THE DATA:
[Start of section]
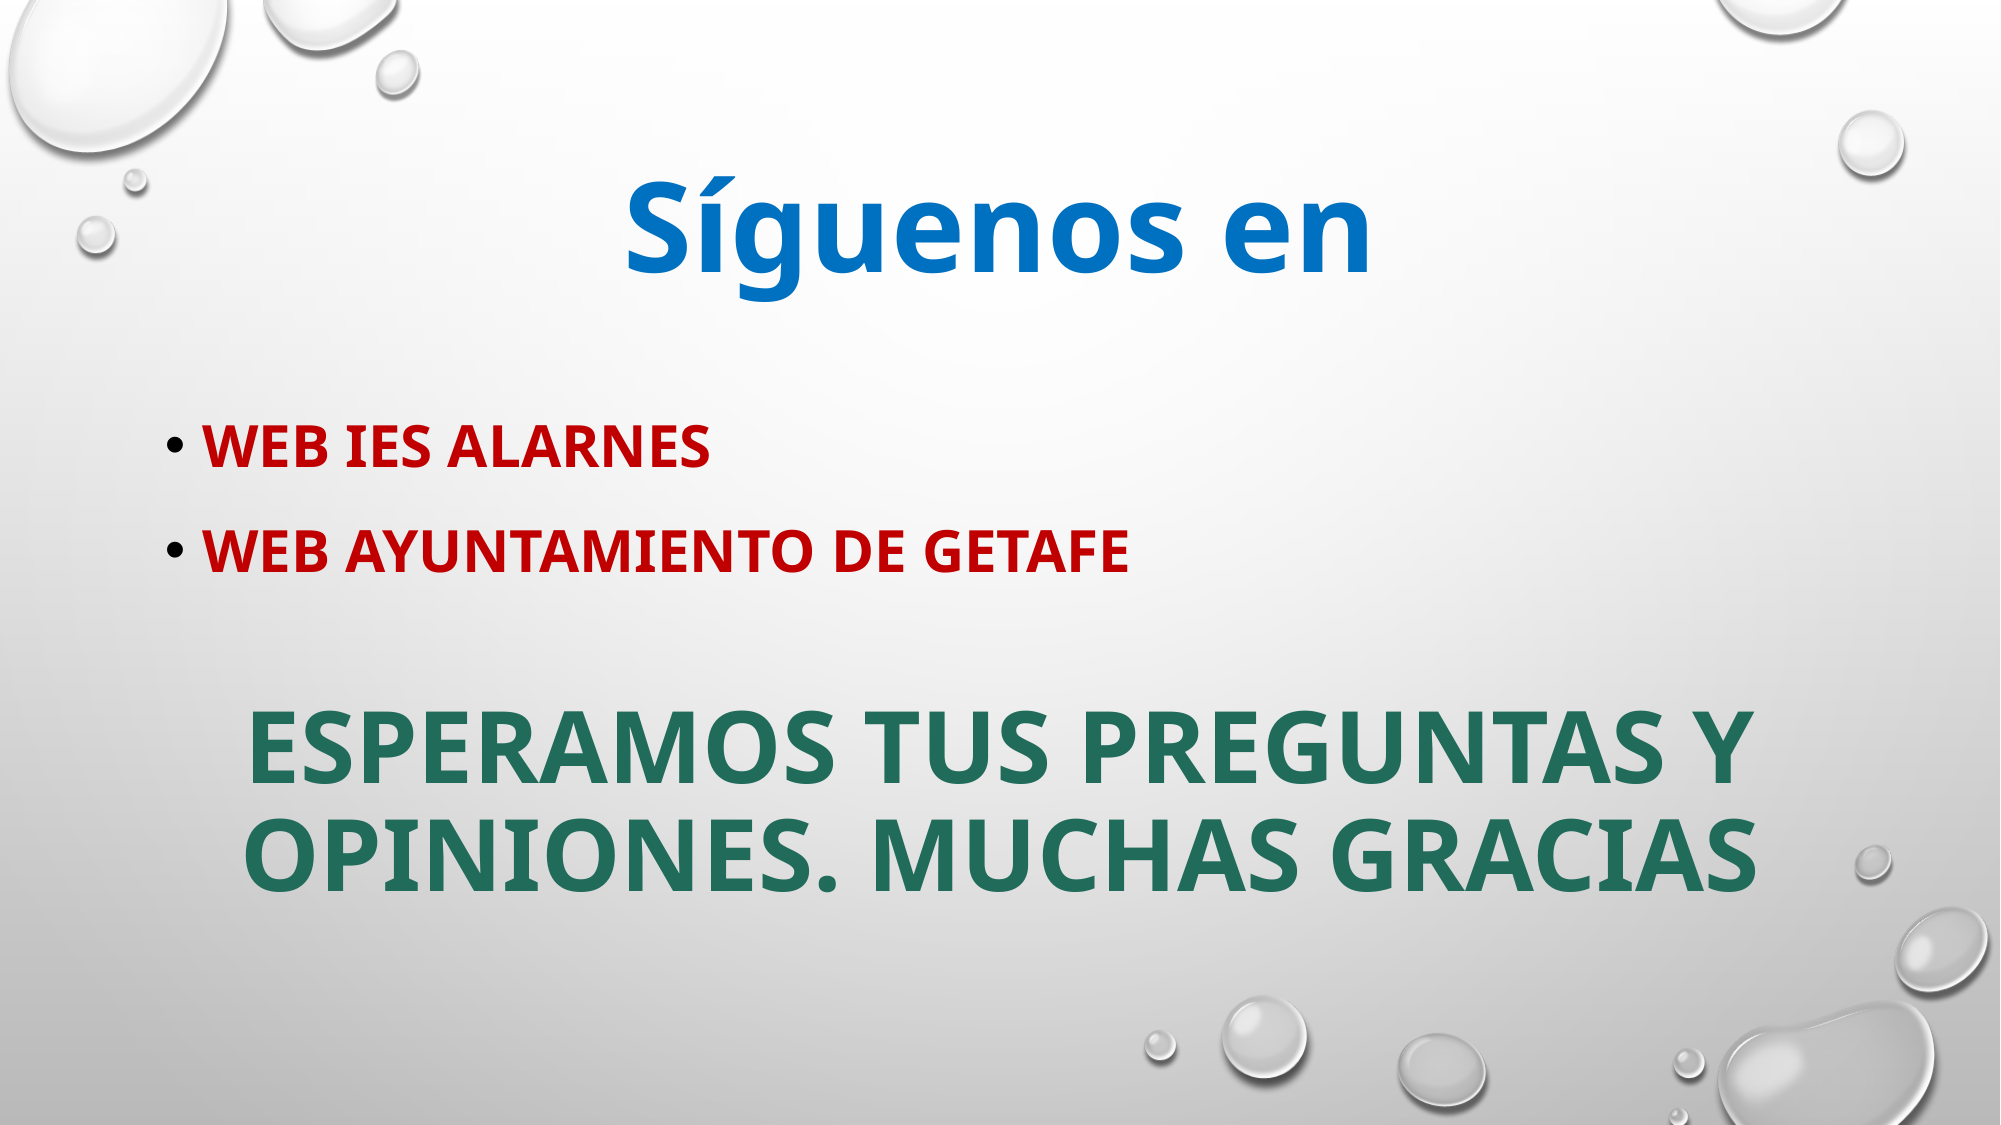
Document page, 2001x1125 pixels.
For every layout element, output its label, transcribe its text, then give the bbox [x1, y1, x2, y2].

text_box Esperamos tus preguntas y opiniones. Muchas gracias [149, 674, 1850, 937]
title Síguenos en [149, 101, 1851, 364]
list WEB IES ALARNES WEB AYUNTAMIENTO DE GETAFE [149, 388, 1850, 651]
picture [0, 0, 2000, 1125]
[End of section]
[Start of section]
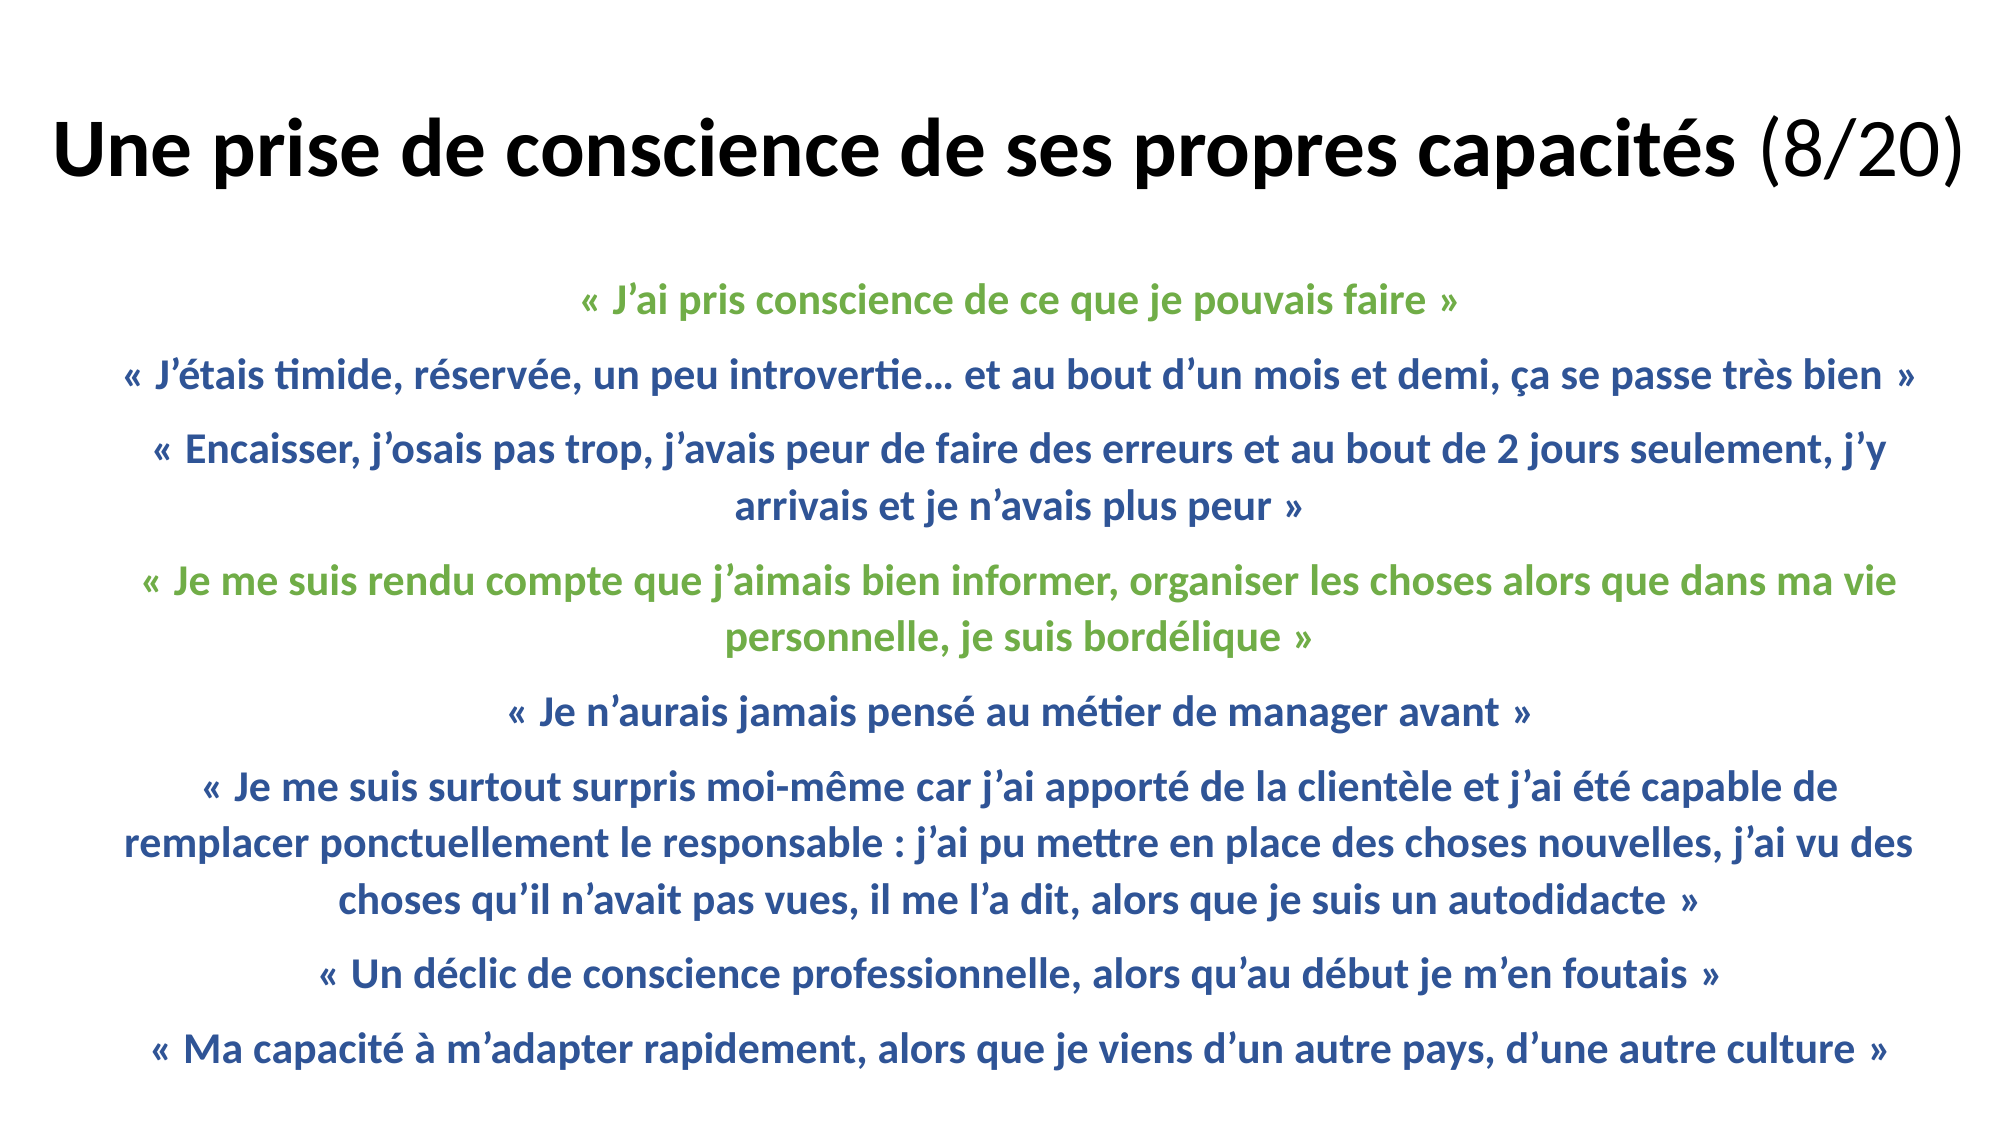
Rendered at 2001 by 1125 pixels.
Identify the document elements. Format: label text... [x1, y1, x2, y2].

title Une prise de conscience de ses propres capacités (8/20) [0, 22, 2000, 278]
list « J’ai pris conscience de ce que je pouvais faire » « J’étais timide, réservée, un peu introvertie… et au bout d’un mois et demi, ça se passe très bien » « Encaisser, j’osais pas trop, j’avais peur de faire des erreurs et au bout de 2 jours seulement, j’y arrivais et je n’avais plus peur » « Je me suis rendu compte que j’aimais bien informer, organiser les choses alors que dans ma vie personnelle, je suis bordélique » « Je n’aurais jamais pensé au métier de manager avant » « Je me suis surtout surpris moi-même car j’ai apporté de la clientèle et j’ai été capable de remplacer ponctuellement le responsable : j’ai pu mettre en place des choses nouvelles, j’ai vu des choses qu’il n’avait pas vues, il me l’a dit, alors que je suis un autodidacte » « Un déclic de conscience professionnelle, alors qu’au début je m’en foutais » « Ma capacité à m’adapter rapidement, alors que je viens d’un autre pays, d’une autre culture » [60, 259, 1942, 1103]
[End of section]
TASK TO CARRY OUT: Each line above that has "pixels" adds one to the count; say the final count with no other text.

SOLVED EXERCISE: 2